Stored data:
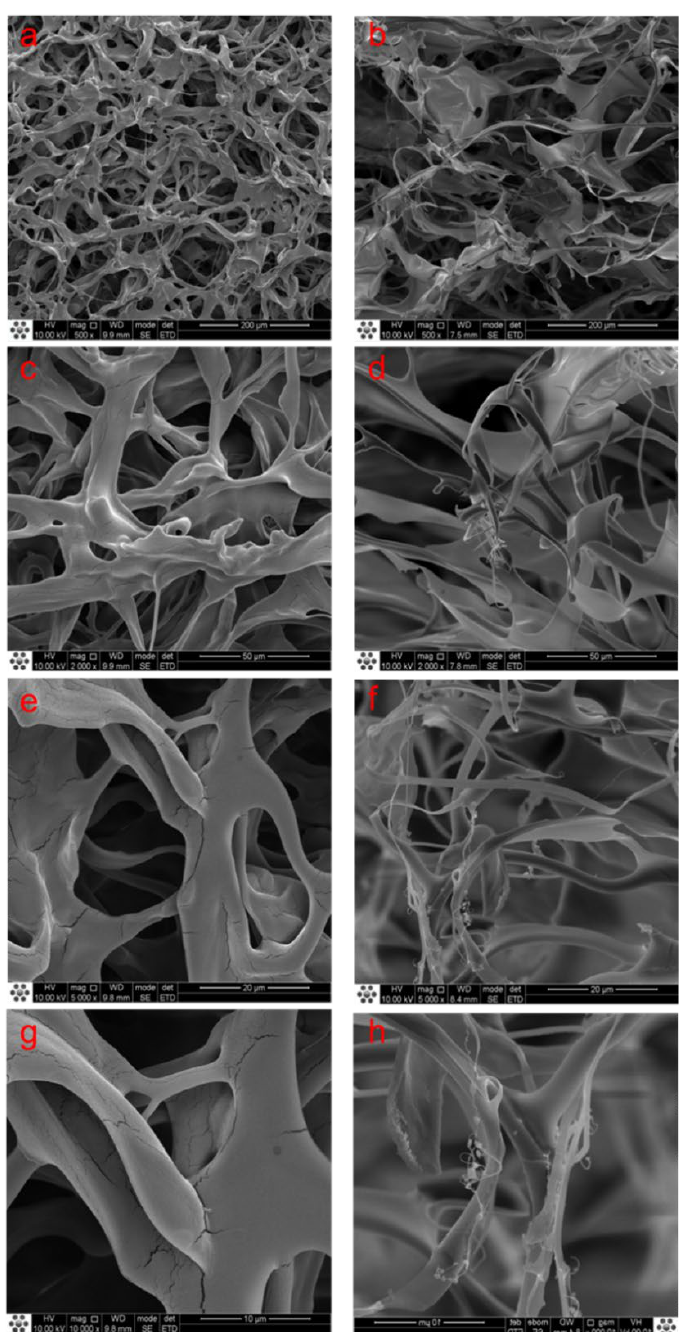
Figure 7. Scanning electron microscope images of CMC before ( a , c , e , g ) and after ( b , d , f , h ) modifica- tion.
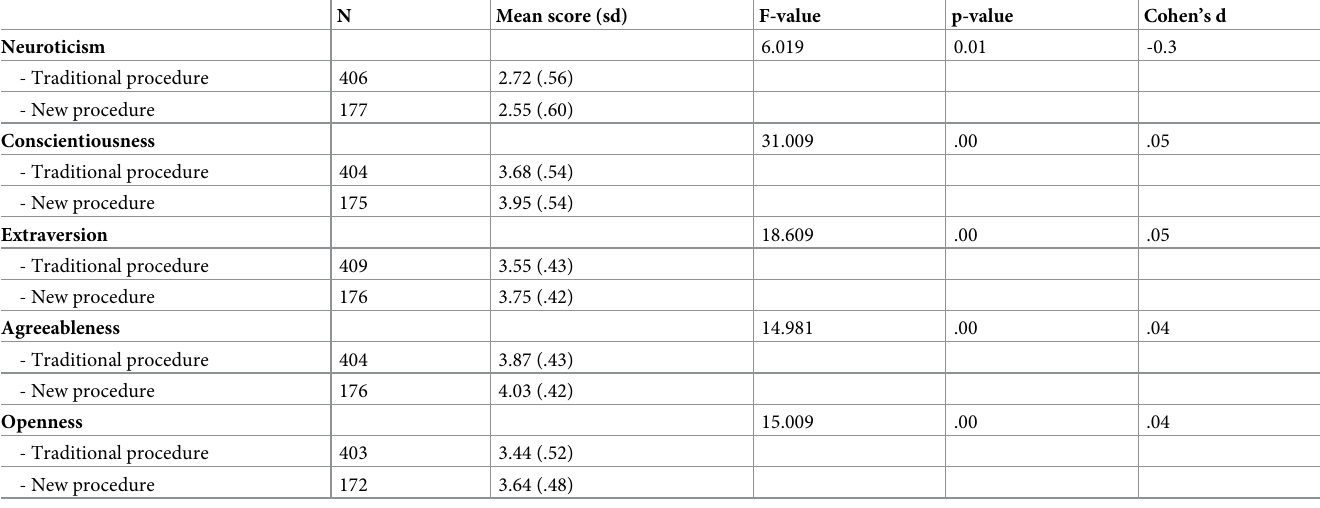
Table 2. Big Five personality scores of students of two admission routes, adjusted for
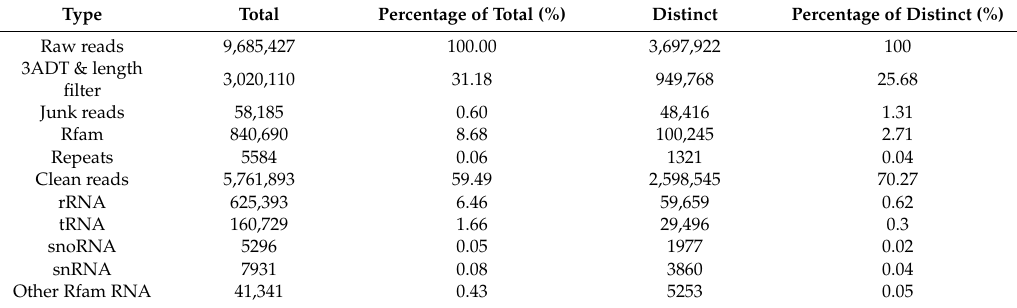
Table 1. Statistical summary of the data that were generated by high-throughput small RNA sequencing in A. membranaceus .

Your goal:
Would you please show every line of the material above that includes the string "Table"?

Task solution:
Table 2. Big Five personality scores of students of two admission routes, adjusted for
Table 1. Statistical summary of the data that were generated by high-throughput small RNA sequencing in A. membranaceus .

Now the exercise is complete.